Tuesday, October 2, 2012

Some thoughts on empathy for the "me, myself and I"


                                          

 When I  think of the things this world might need the most, empathy comes to my mind. Empathy is kind of a gentle power (gentle vs. soft which often means simply getting your way in a nicely-coated fashion)- the power to change how we feel in this world, and how we are with other people.

To me empathy is  for example trying to listen to the other person first before making a judgment, or at least noticing the judgment when it comes, and talking to yourself in a loving way. 

I wonder why sometimes being empathic toward yourself is so hard. It's easy to be over-critical ("I always screw up"), it's no so hard to be sympathetic ("Poor me"). 
But it's not so easy being  a gentle observer of oneself: (''Hmm I am not feeling so great right now, because I did something I didn't like, but maybe there is something I could do about this?")

This has been puzzling me, because I have been practicing empathy in many ways and I am becoming acutely aware of situations when my "I-need-empathy-alert" goes on. But empathy seems a gentle remedy, and in situations when my inner critic goes wild or my pity party wailing voices sing, I want to be drugged. "Let's pretend it never happened", "It just doesn't make sense"
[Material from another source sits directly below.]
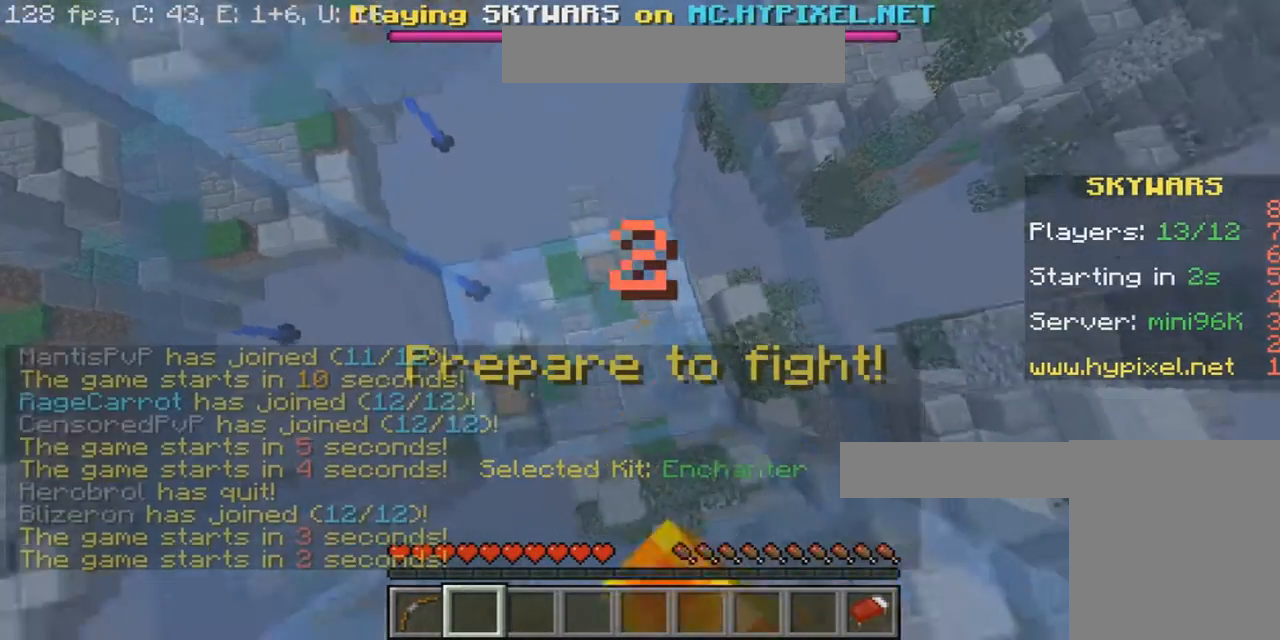
{"keys": ["w"], "mouse": [], "events": [[34, "mouse_left", "down"], [367, "mouse_left", "up"], [434, "mouse_left", "down"], [434, "w", "down"], [467, "mouse_left", "up"]]}
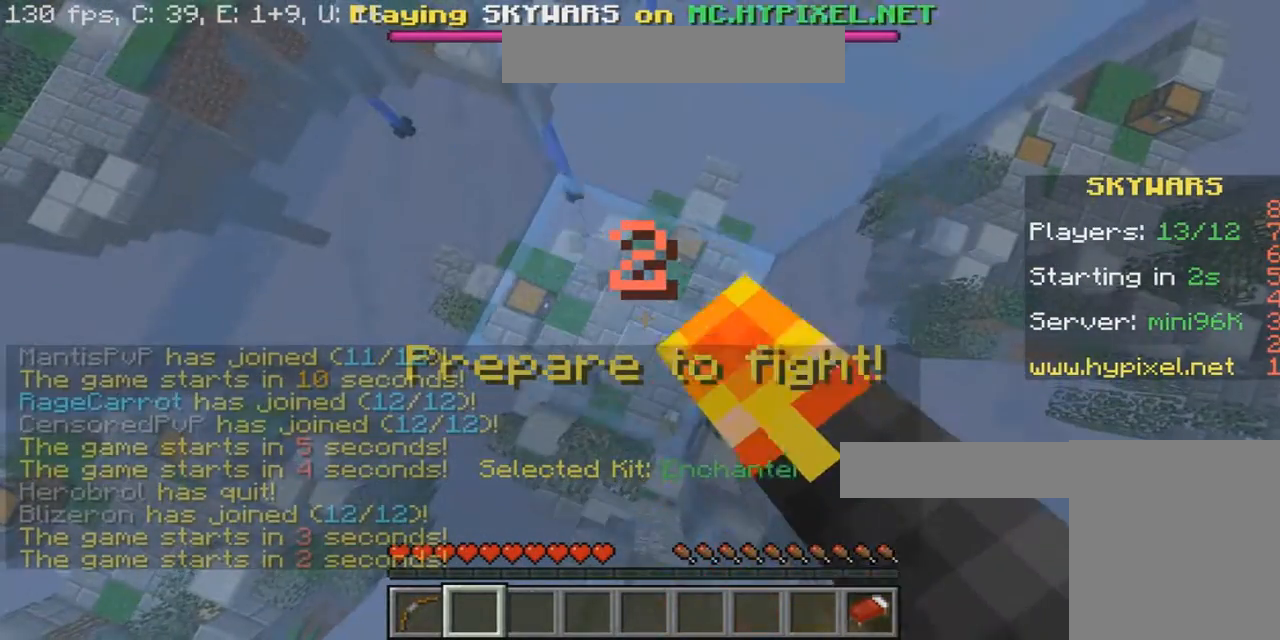
{"keys": [], "mouse": [], "events": [[33, "w", "up"]]}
I have felt the positive effects of self-empathy, it calms and soothes  the "me, myself and I" and makes me look around and ahead. But it takes time to absorb it, to learn to talk to myself this way.

So even though self-empathy can be spontaneous, is always there if I take the effort to switch my thoughts and words, but it's not a quick fix once for all, rather something that is (at least for now)  conscious decision and effort.